As the organic market continues to grow, the push to increase the supply and availability of certified organic products has picked up momentum. Organic food sales rose 2% between 2020 and 2021, according to the Organic Trade Association, but less than 1% of U.S. farmland is organic. The number of farms actively transitioning to organic production dropped by nearly 71% since 2008, according to the U.S. Department of Agriculture.
To help farmers through organic transition—and to encourage others to take the plunge to convert to organic—USDA in August said it would invest up to $300 million in a new Organic Transition Initiative that’s meant to help build markets and income streams for farmers.
As part of the initiative, groups such as CCOF are working to build programs to help transitioning farmers, facilitate farmer-to-farmer mentorship, create markets that can absorb transitional crops, and provide technical support and grant funding.
Though the initiative is not focused on creating a national “certified transitional” label, the Organic Trade Association continues to urge USDA to establish a program that would conform standards for transitional certification so that third-party-verified private labels could be developed.
In a letter to USDA last month, association CEO and Executive Director Tom Chapman said various organic certifiers already offer transitional certification programs, but they lack harmonization and consistent oversight.
USDA approved a national certified transitional program in 2017 and began accepting applications from certifiers, but the department withdrew the program months later with no explanation.
OTA maintains that “creating a viable end market for transitional products is the soundest way to lower financial risk and increase business incentives to purchase transitional products,” the association said in an email to Ag Alert®.
A University of California study found that because few consumers know what “certified transitional” means, some view products with the label as lower quality than products grown conventionally.
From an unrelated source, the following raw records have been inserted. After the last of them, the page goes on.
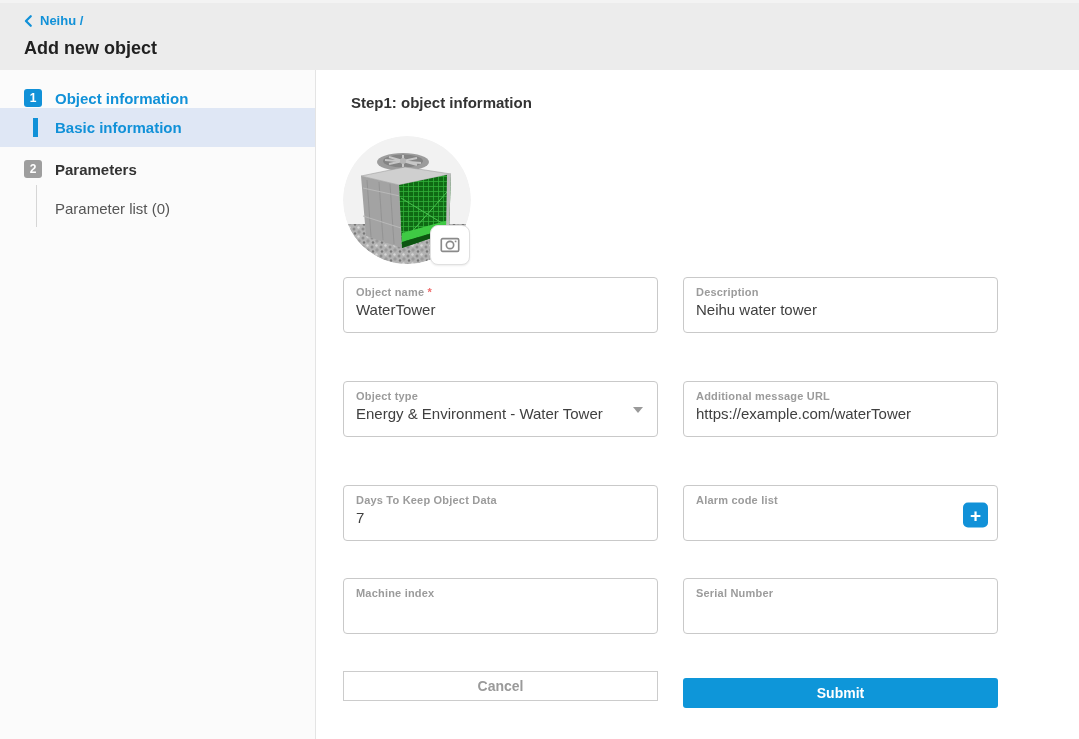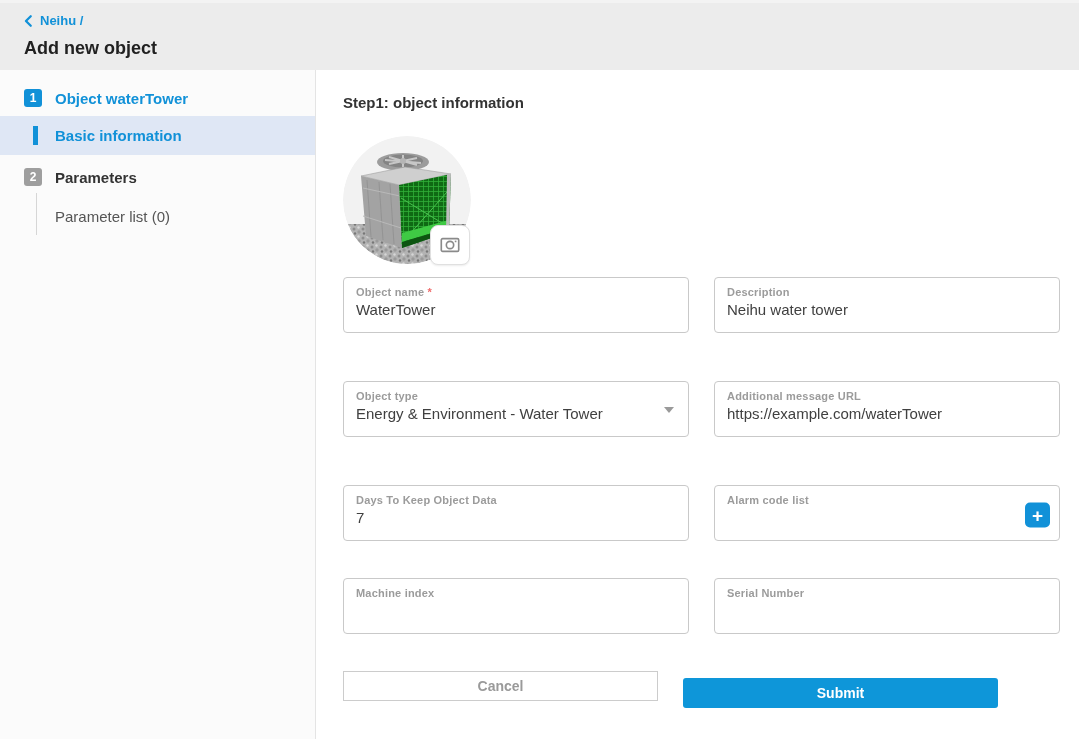--- a/index.html
+++ b/index.html
@@ -89,7 +89,7 @@
     <aside class="sidebar">
       <div class="step-head">
         <span class="badge badge-blue">1</span>
-        <span class="step-label active">Object waterTower</span>
+        <span class="step-label active">Object information</span>
       </div>
       <div class="step-sub step-sub-active">
         <span class="sub-label">Basic information</span>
As a result, some producers “may opt for other more established and well-known certifications,” such as Non-GMO Project or Certified Pesticide Residue Free, “to market their products and obtain price premiums during the transition period,” wrote Ashley Spalding, author of the study.
CCOF’s Damewood said she thinks there’s “a lot of value” in certified transitional programs to allow growers to earn a premium from processor-handlers, but trying to educate consumers at the retail level about what the term means would be a challenge. “I think there’s valid concerns that it could lead to consumer confusion,” she said.
She acknowledged the market implications and potential impact to the price of organic products as more transitional organic products compete with certified organic products. But she said CCOF’s vision “is a world where organic is the norm.”
Yolo County farmer Paul Muller said all farmers, whether they’re organic or conventional, worry about overproduction and how it drives down prices. But as someone who’s been farming organically for more than 40 years, he said he believes in the ecological benefits of organic farming. As such, he said he doesn’t want to exclude other farmers from entering into organic production.
“I think it’s really important that we keep growers producing and getting into the market, so the market continues to expand,” Muller said.
At the same time, he said he wants the organic marketplace to maintain its high integrity and for transitional labeling to be clear, formalized and codified with proper oversight.
“What’s really important is that there are trusted labels in the marketplace that consumers can look for,” he said.